### 제공된 지문
-=-=-=-=-

본 발명은 다중 실시간 PCR을 통해서 임상샘플로부터 돼지 흉막폐렴균을 신속 탐지하는 방법 및 그 장치에 관한 것으로, 돼지의 폐조직으로부터 임상샘플을 수집하고, 상기 수집한 임상샘플로부터 DNA를 추출하며, 상기 추출한 DNA를 탬플릿으로 하여 돼지 흉막 폐렴균 혈청형 1, 2, 7 및 12의 동시적 종식별과 혈청형 결정을 수행함으로써, 유전자 증폭을 수행하는 특정 프라이머를 사용해서 실시간 다중 PCR을 수행하는 돼지 흉막폐렴균의 신속탐지 방법 및 그 장치에 관한 것이다.

Description

다중 실시간 PCR을 통해서 임상샘플로부터 돼지 흉막폐렴균을 신속 탐지하는 방법 및 그 장치{METHOD FOR RAPIDLY DETECTING ACTINOBACILLUS PLEUROPNEUMONIAE FROM CLINICAL SAMPLES THROUGH MULTIPLEX REAL-TIME PCR ASSAY AND THE APPARATUS THEREOF}
본 발명은 다중 실시간 PCR을 통해서 임상샘플로부터 돼지 흉막폐렴균을 신속 탐지하는 방법 및 그 장치에 관한 것으로, 더욱 상세하게는 돼지의 폐조직으로부터 임상샘플을 수집하고, 상기 수집한 임상샘플로부터 DNA를 추출하며, 상기 추출한 DNA를 탬플릿으로 하여 돼지 흉막 폐렴균 혈청형 1, 2, 7 및 12의 동시적 종식별과 혈청형 결정을 수행함으로써, 유전자 증폭을 수행하는 특정 프라이머를 사용해서 실시간 다중 PCR을 수행하는 돼지 흉막폐렴균의 신속탐지 방법 및 그 장치에 관한 것이다.
종래에 박테리아 흉막폐렴균(Actinobacillus pleuropneumoniae, App)은 헤모필루스 를레우롭네우모니애(Haemophilus pleuropneumoniae)로 불리었으며, 이는 적어도 12개의 서로 다른 혈청형으로 구성된다. 이 중에서 일부는 질병을 유발하지 않는 비병원성이지만, 다른 것들은 매우 심각한 질병을 유발한다. 균주 1, 5, 9, 11 및 12는 매우 치명적이고, 균주 3과 6은 매우 온순하다. 혈청형을 결정하는 것은 질병의 전파력이 얼마나 되는지 이해하고, 질병을 치료 및 예방하고, 무리 및/또는 지역들에 있는 혈청형들의 유전병학적 감시를 위해 중요한 것이다. 흉막폐렴균의 혈청형에 대한 특수성은 혈청의 표면에 있는 캡슐 다당류(capsular polysaccharide)에 의해 결정된다.

-=-=-=-=-

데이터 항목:
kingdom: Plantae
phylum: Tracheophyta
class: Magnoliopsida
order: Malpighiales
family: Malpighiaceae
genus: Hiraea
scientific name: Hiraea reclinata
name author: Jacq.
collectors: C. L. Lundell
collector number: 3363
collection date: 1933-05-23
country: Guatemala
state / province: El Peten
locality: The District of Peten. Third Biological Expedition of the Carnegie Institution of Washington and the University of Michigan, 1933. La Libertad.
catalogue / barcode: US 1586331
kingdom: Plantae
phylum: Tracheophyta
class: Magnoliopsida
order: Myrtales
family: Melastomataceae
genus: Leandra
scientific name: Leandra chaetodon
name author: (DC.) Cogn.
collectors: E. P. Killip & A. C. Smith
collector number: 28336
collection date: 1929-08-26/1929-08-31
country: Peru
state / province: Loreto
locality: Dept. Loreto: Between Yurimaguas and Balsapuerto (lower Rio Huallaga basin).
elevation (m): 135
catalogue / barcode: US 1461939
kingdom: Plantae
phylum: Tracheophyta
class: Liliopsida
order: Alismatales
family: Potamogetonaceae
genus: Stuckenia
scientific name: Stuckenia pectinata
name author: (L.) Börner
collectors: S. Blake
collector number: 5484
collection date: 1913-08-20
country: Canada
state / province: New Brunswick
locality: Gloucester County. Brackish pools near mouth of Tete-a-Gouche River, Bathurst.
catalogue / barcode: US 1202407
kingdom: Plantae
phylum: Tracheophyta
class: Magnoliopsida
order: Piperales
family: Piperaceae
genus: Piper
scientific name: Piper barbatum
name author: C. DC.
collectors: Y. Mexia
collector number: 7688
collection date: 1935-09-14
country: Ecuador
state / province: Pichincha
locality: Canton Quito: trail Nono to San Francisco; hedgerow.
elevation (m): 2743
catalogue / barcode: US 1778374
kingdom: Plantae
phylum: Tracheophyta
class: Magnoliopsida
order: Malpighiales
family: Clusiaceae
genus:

-=-=-=-=-

### 실행 항목 1
돼지 흉막폐렴균에 관한 지문에서 매우 치명적이라고 소개된 균주의 번호를 모두 나열하세요.
### 실행 항목 2
돼지 흉막폐렴균에 관한 지문에 따르면 흉막폐렴균 혈청형의 특수성은 무엇이 결정합니까?
### 실행 항목 3
아래 (a), (b), (c)의 진술이 돼지 흉막폐렴균에 관한 지문과 일치하는지 각각 예 또는 아니요로 답하세요. 판단의 근거가 되는 지문 속 문구도 인용하세요.
(a) 흉막폐렴균은 예전에 헤모필루스 를레우롭네우모니애로 불렸다.
(b) 균주 3과 6은 매우 치명적이다.
(c) 임상샘플은 돼지의 혈액에서 수집한다.

### 작업 결과 1
1, 5, 9, 11, 12

### 작업 결과 2
혈청 표면에 있는 캡슐 다당류(capsular polysaccharide)가 결정합니다.

### 작업 결과 3
(a) 예, "종래에 박테리아 흉막폐렴균(Actinobacillus pleuropneumoniae, App)은 헤모필루스 를레우롭네우모니애(Haemophilus pleuropneumoniae)로 불리었으며"
(b) 아니요, "균주 3과 6은 매우 온순하다"
(c) 아니요, "돼지의 폐조직으로부터 임상샘플을 수집하고"